Reviews will follow ;-)

10.13.07

lecture

Posted in ramblings at 8:24 am by Rach

not what I do to the kids ;-)
or even at them!!!

I went to one.
Well, Almost.
It felt ever-so-TJEd-ish.

Even if it was in my own lounge and I was ironing new quilting fabric for the duration!

I listened to the first and a half CD by Oliver and Rachel DeMille - the ones that go with the Core and Love Of Learning booklet. It was so good to *listen* to them chat.
Now I can enter it in my Lecture Record.

But before I do that I’ll need to remember something of significance to record! It was too hard to take notes AND iron at the same time.
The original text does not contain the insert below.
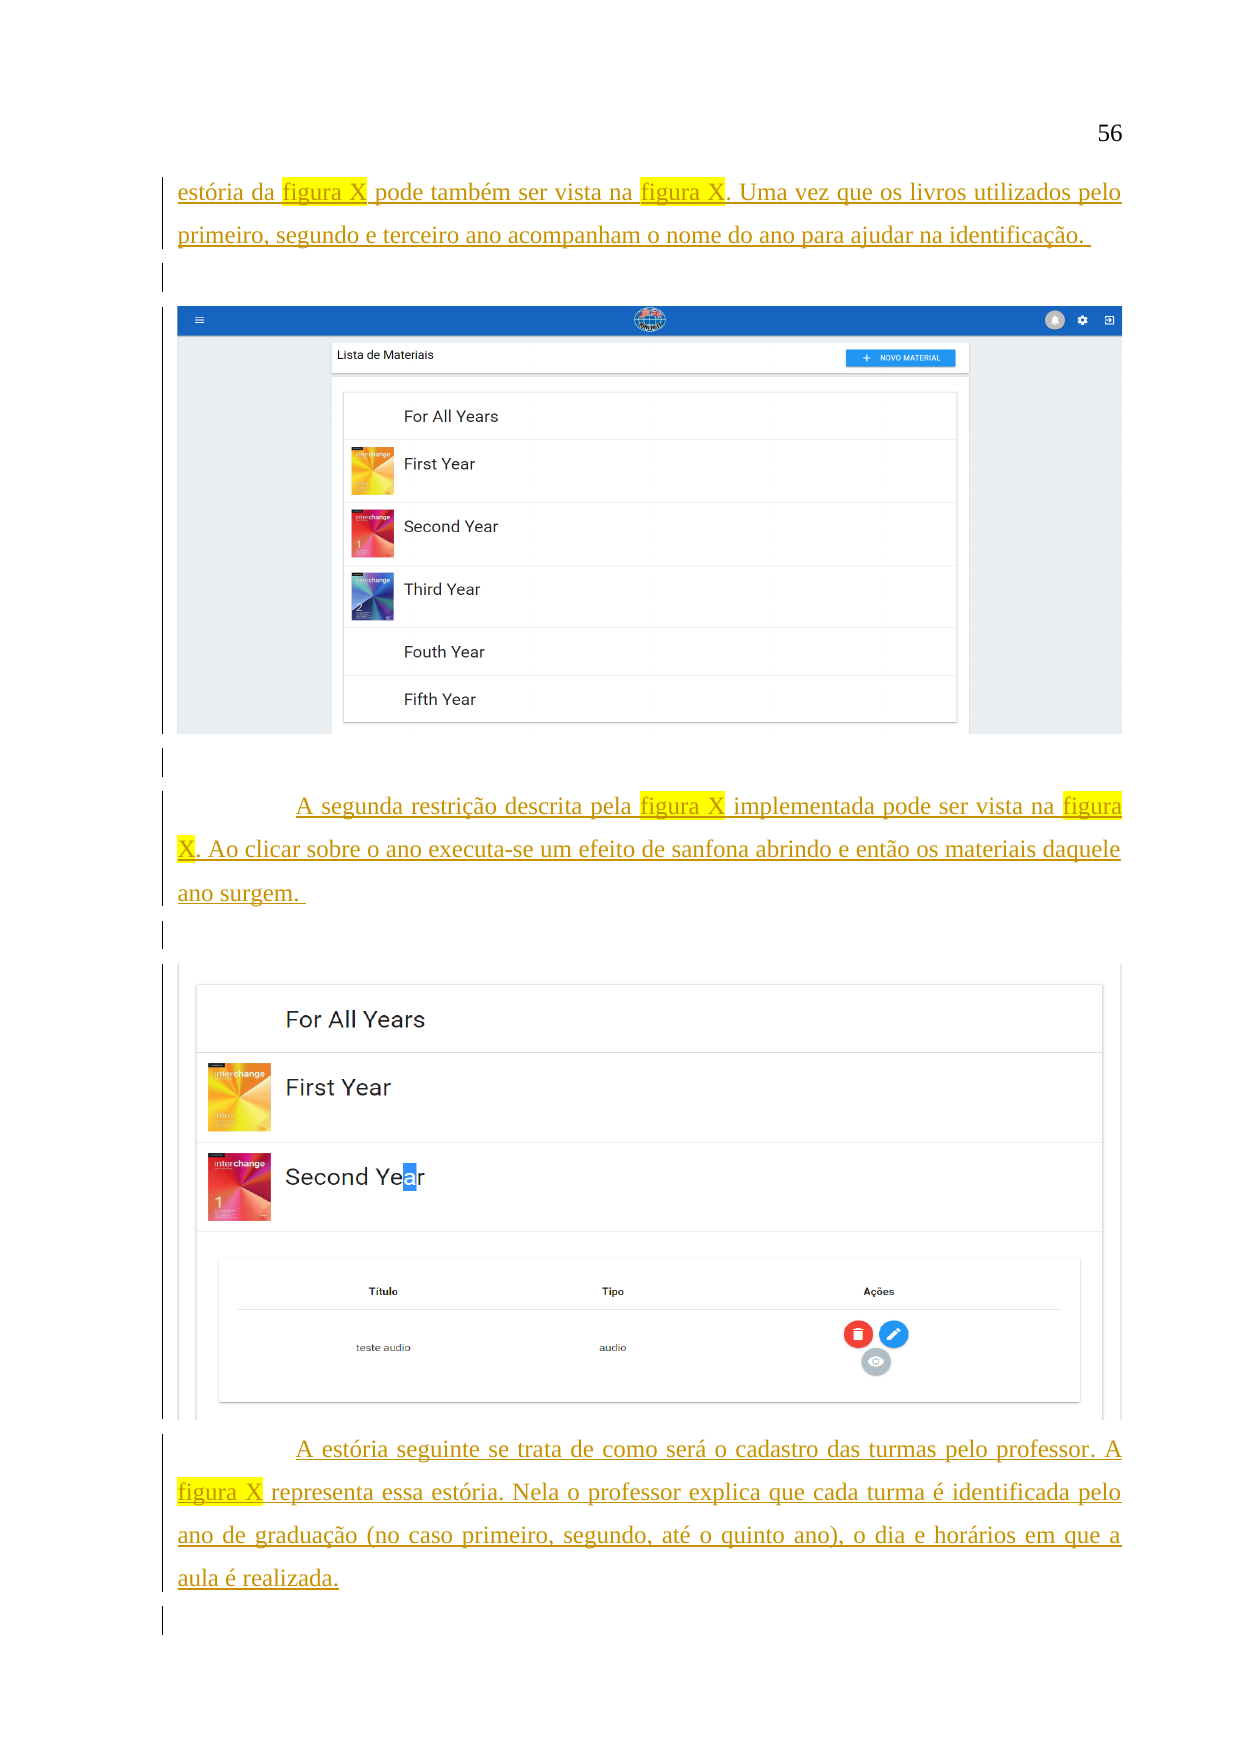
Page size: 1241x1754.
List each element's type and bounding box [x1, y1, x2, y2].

picture [177, 963, 1123, 1420]
picture [177, 306, 1123, 734]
* recognise the seasons and work with them
* do “Sundays”
* be intentional

Nothing “aha” - more “yes, I agree with that, despite not doing it and need a kick into gear to make it happen”.
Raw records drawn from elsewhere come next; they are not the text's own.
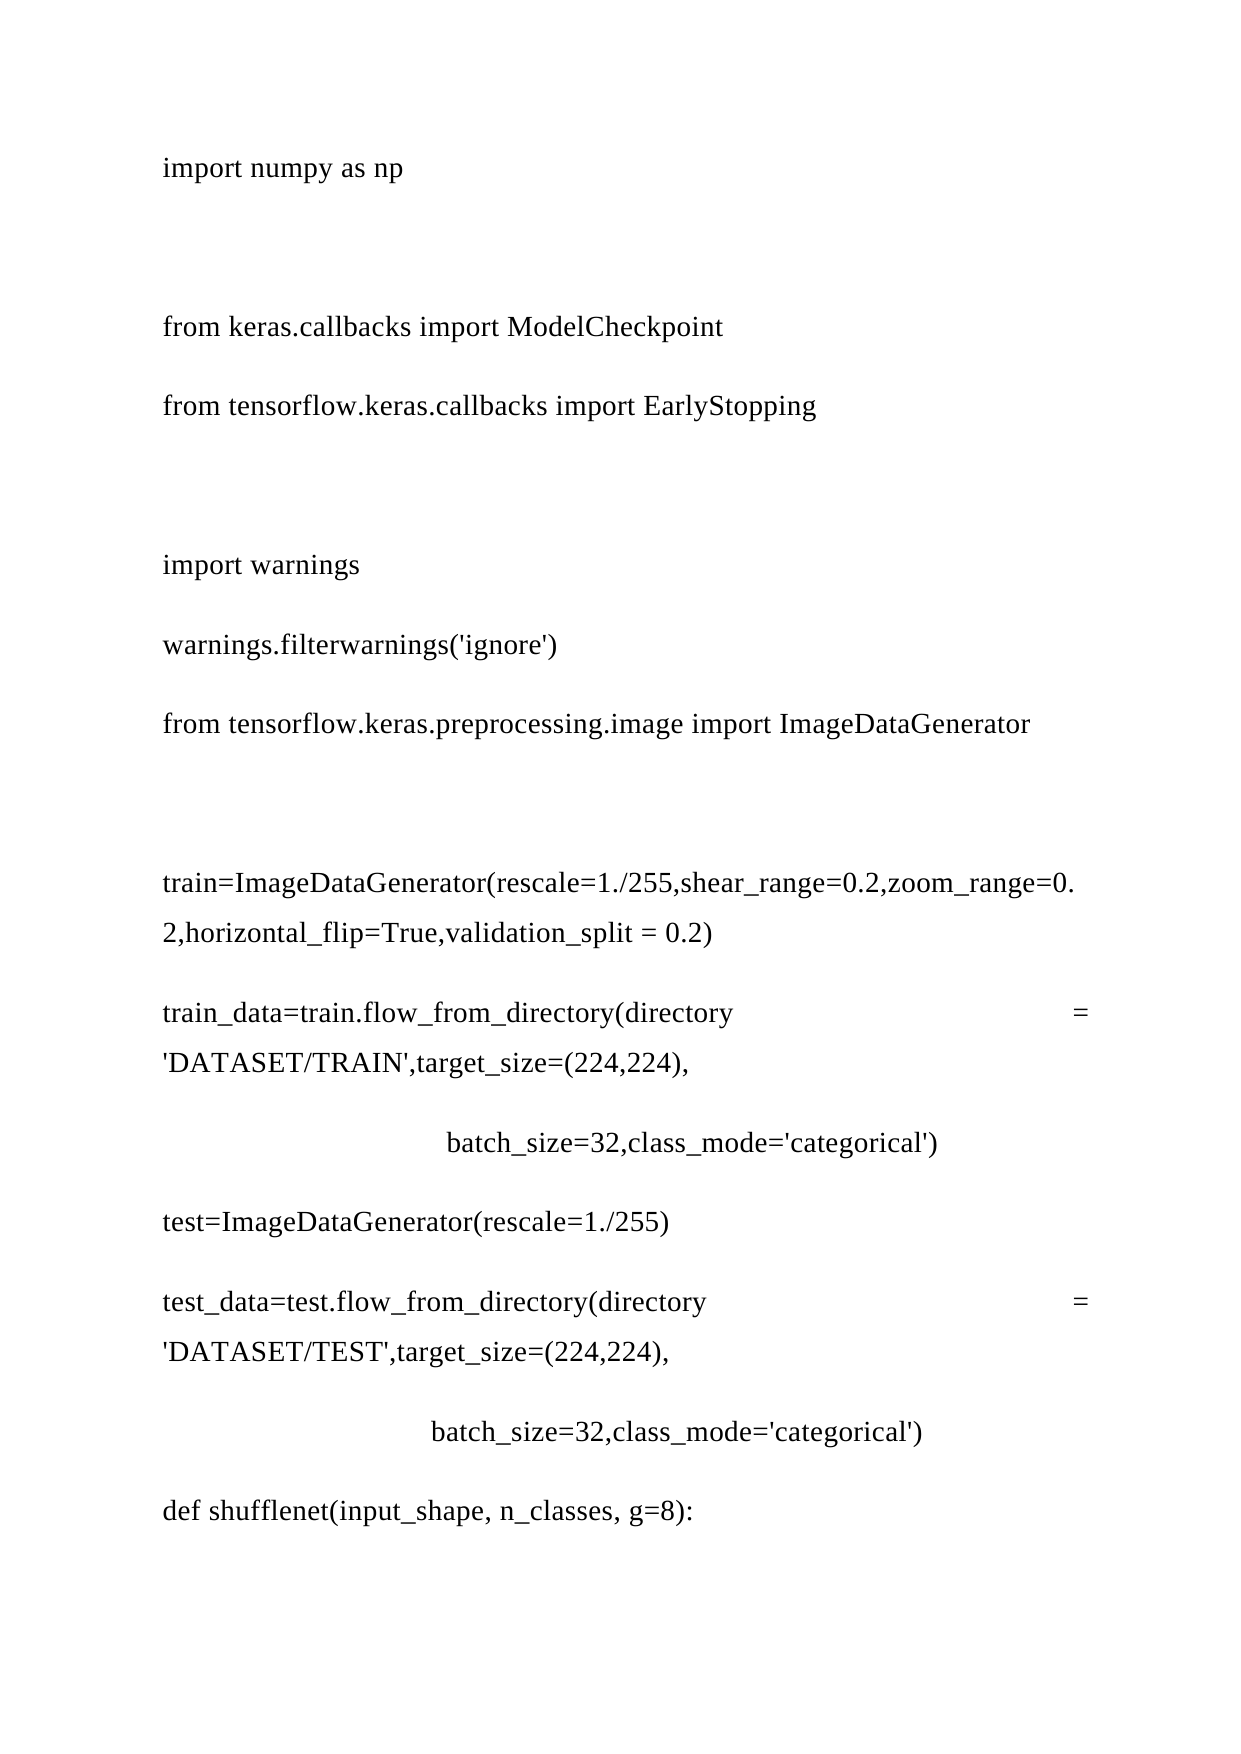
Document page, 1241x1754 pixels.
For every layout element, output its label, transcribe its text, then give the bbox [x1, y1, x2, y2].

text warnings.filterwarnings('ignore') [162, 627, 1090, 660]
text def shufflenet(input_shape, n_classes, g=8): [162, 1493, 1090, 1527]
text test_data=test.flow_from_directory(directory = 'DATASET/TEST',target_size=(224,224), [162, 1284, 1090, 1368]
text from tensorflow.keras.callbacks import EarlyStopping [162, 388, 1090, 422]
text from keras.callbacks import ModelCheckpoint [162, 309, 1090, 342]
text import numpy as np [162, 150, 1090, 183]
text from tensorflow.keras.preprocessing.image import ImageDataGenerator [162, 706, 1090, 740]
text import warnings [162, 547, 1090, 581]
text batch_size=32,class_mode='categorical') [162, 1125, 1090, 1158]
text train_data=train.flow_from_directory(directory = 'DATASET/TRAIN',target_size=(224,224), [162, 995, 1090, 1079]
text test=ImageDataGenerator(rescale=1./255) [162, 1204, 1090, 1238]
text batch_size=32,class_mode='categorical') [162, 1414, 1090, 1447]
text train=ImageDataGenerator(rescale=1./255,shear_range=0.2,zoom_range=0.2,horizontal_flip=True,validation_split = 0.2) [162, 865, 1090, 949]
ALSO, very exciting…….last night I spent the evening with a friend and we got to chatting about reading books and discussing them together. She wants to do it. The reading group is beginning.

10.11.07

my seventh monsoon

Posted in review at 6:28 am by Rach

I made up a little rule that I could read a TJEd book one week, and then a *book of my choosing* the next week so that I actually get through the books I simply want to read as well as the ones I want to read for TJEd. I’m meant to be on to the next TJEd book, but it hasn’t arrived on my doorstep yet, so I’ve picked up an autobiography of a friend’s friend who has spent many years in Nepal. It’s proving to be an interesting read - well written, informative, insightful, with an interesting seasons metaphor running through it. I stumbled when when she suggested if you live in Nepal you are thrust into thinking about what you do with your life, what matters etc….whereas if you live in Australia (or, I suppose, New Zealand) you just live your life and don’t ask the big questions. “Speak for yourself,” I found myself  accusing her much as I had felt she was accusing me! And I realised she was speaking for herself! She needed God to take her to Nepal to make her question what matters, what’s important. While I would appreciate her not assuming I don’t ask those questions in suburban New Zealand, I accept this is *her* book, her story. In fact, by the end of the book I was no longer so concerned about that one paragraph near the beginning! 

Entitled “my seventh monsoon”, Naomi Reed documents the lessons she learns about God’s purposes and herself as she journies through the seasons of life.